[Prompt]:
Render every line of the entries below as a Markdown table with two columns, Index and Text. Number each line in order and omit blank lines.

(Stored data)
******

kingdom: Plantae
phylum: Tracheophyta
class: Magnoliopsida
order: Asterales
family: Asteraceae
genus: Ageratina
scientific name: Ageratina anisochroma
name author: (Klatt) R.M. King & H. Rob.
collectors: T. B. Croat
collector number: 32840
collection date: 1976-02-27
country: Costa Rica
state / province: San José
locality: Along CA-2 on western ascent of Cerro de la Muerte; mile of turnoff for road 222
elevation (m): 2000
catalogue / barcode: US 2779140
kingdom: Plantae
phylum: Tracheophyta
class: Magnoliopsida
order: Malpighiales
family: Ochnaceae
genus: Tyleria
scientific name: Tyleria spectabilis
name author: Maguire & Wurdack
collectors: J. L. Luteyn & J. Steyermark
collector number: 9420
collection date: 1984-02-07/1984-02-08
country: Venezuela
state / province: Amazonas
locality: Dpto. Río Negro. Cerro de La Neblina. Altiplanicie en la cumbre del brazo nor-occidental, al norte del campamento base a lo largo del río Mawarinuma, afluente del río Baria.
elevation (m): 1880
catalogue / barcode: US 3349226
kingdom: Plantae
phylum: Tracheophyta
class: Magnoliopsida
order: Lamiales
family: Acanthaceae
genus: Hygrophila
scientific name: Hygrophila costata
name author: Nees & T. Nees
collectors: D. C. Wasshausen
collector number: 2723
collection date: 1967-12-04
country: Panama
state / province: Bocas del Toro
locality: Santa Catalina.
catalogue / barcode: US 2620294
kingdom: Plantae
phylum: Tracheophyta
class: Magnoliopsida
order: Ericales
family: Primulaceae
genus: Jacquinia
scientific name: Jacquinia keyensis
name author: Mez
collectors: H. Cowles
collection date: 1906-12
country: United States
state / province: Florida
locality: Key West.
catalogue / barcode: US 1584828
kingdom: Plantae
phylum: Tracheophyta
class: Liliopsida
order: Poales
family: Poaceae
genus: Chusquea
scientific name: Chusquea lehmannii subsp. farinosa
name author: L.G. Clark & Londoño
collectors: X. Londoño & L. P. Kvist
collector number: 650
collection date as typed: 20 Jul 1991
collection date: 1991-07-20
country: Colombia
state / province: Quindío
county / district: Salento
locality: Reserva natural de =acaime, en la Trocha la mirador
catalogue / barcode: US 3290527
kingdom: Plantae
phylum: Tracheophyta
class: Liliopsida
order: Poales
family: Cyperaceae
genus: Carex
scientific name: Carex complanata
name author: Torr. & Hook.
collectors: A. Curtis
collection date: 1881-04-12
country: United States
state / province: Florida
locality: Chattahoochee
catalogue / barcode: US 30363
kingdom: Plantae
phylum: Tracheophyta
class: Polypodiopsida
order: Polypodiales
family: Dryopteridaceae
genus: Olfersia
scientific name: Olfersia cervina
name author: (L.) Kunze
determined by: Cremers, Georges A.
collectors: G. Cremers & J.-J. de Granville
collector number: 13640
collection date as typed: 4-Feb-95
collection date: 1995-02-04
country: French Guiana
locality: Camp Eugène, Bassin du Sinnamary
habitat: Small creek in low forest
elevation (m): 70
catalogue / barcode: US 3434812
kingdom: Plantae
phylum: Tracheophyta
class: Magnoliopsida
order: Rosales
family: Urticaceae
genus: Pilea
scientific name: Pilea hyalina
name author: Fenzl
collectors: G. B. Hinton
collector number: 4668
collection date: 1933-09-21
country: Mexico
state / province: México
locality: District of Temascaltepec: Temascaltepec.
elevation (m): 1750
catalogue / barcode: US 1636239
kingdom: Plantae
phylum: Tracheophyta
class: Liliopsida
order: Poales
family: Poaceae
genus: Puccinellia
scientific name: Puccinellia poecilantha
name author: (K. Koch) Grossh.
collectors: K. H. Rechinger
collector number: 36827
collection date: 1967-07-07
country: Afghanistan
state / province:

******

[Exercise answer]:
| Index | Text |
|---|---|
| 1 | kingdom: Plantae |
| 2 | phylum: Tracheophyta |
| 3 | class: Magnoliopsida |
| 4 | order: Asterales |
| 5 | family: Asteraceae |
| 6 | genus: Ageratina |
| 7 | scientific name: Ageratina anisochroma |
| 8 | name author: (Klatt) R.M. King & H. Rob. |
| 9 | collectors: T. B. Croat |
| 10 | collector number: 32840 |
| 11 | collection date: 1976-02-27 |
| 12 | country: Costa Rica |
| 13 | state / province: San José |
| 14 | locality: Along CA-2 on western ascent of Cerro de la Muerte; mile of turnoff for road 222 |
| 15 | elevation (m): 2000 |
| 16 | catalogue / barcode: US 2779140 |
| 17 | kingdom: Plantae |
| 18 | phylum: Tracheophyta |
| 19 | class: Magnoliopsida |
| 20 | order: Malpighiales |
| 21 | family: Ochnaceae |
| 22 | genus: Tyleria |
| 23 | scientific name: Tyleria spectabilis |
| 24 | name author: Maguire & Wurdack |
| 25 | collectors: J. L. Luteyn & J. Steyermark |
| 26 | collector number: 9420 |
| 27 | collection date: 1984-02-07/1984-02-08 |
| 28 | country: Venezuela |
| 29 | state / province: Amazonas |
| 30 | locality: Dpto. Río Negro. Cerro de La Neblina. Altiplanicie en la cumbre del brazo nor-occidental, al norte del campamento base a lo largo del río Mawarinuma, afluente del río Baria. |
| 31 | elevation (m): 1880 |
| 32 | catalogue / barcode: US 3349226 |
| 33 | kingdom: Plantae |
| 34 | phylum: Tracheophyta |
| 35 | class: Magnoliopsida |
| 36 | order: Lamiales |
| 37 | family: Acanthaceae |
| 38 | genus: Hygrophila |
| 39 | scientific name: Hygrophila costata |
| 40 | name author: Nees & T. Nees |
| 41 | collectors: D. C. Wasshausen |
| 42 | collector number: 2723 |
| 43 | collection date: 1967-12-04 |
| 44 | country: Panama |
| 45 | state / province: Bocas del Toro |
| 46 | locality: Santa Catalina. |
| 47 | catalogue / barcode: US 2620294 |
| 48 | kingdom: Plantae |
| 49 | phylum: Tracheophyta |
| 50 | class: Magnoliopsida |
| 51 | order: Ericales |
| 52 | family: Primulaceae |
| 53 | genus: Jacquinia |
| 54 | scientific name: Jacquinia keyensis |
| 55 | name author: Mez |
| 56 | collectors: H. Cowles |
| 57 | collection date: 1906-12 |
| 58 | country: United States |
| 59 | state / province: Florida |
| 60 | locality: Key West. |
| 61 | catalogue / barcode: US 1584828 |
| 62 | kingdom: Plantae |
| 63 | phylum: Tracheophyta |
| 64 | class: Liliopsida |
| 65 | order: Poales |
| 66 | family: Poaceae |
| 67 | genus: Chusquea |
| 68 | scientific name: Chusquea lehmannii subsp. farinosa |
| 69 | name author: L.G. Clark & Londoño |
| 70 | collectors: X. Londoño & L. P. Kvist |
| 71 | collector number: 650 |
| 72 | collection date as typed: 20 Jul 1991 |
| 73 | collection date: 1991-07-20 |
| 74 | country: Colombia |
| 75 | state / province: Quindío |
| 76 | county / district: Salento |
| 77 | locality: Reserva natural de =acaime, en la Trocha la mirador |
| 78 | catalogue / barcode: US 3290527 |
| 79 | kingdom: Plantae |
| 80 | phylum: Tracheophyta |
| 81 | class: Liliopsida |
| 82 | order: Poales |
| 83 | family: Cyperaceae |
| 84 | genus: Carex |
| 85 | scientific name: Carex complanata |
| 86 | name author: Torr. & Hook. |
| 87 | collectors: A. Curtis |
| 88 | collection date: 1881-04-12 |
| 89 | country: United States |
| 90 | state / province: Florida |
| 91 | locality: Chattahoochee |
| 92 | catalogue / barcode: US 30363 |
| 93 | kingdom: Plantae |
| 94 | phylum: Tracheophyta |
| 95 | class: Polypodiopsida |
| 96 | order: Polypodiales |
| 97 | family: Dryopteridaceae |
| 98 | genus: Olfersia |
| 99 | scientific name: Olfersia cervina |
| 100 | name author: (L.) Kunze |
| 101 | determined by: Cremers, Georges A. |
| 102 | collectors: G. Cremers & J.-J. de Granville |
| 103 | collector number: 13640 |
| 104 | collection date as typed: 4-Feb-95 |
| 105 | collection date: 1995-02-04 |
| 106 | country: French Guiana |
| 107 | locality: Camp Eugène, Bassin du Sinnamary |
| 108 | habitat: Small creek in low forest |
| 109 | elevation (m): 70 |
| 110 | catalogue / barcode: US 3434812 |
| 111 | kingdom: Plantae |
| 112 | phylum: Tracheophyta |
| 113 | class: Magnoliopsida |
| 114 | order: Rosales |
| 115 | family: Urticaceae |
| 116 | genus: Pilea |
| 117 | scientific name: Pilea hyalina |
| 118 | name author: Fenzl |
| 119 | collectors: G. B. Hinton |
| 120 | collector number: 4668 |
| 121 | collection date: 1933-09-21 |
| 122 | country: Mexico |
| 123 | state / province: México |
| 124 | locality: District of Temascaltepec: Temascaltepec. |
| 125 | elevation (m): 1750 |
| 126 | catalogue / barcode: US 1636239 |
| 127 | kingdom: Plantae |
| 128 | phylum: Tracheophyta |
| 129 | class: Liliopsida |
| 130 | order: Poales |
| 131 | family: Poaceae |
| 132 | genus: Puccinellia |
| 133 | scientific name: Puccinellia poecilantha |
| 134 | name author: (K. Koch) Grossh. |
| 135 | collectors: K. H. Rechinger |
| 136 | collector number: 36827 |
| 137 | collection date: 1967-07-07 |
| 138 | country: Afghanistan |
| 139 | state / province: |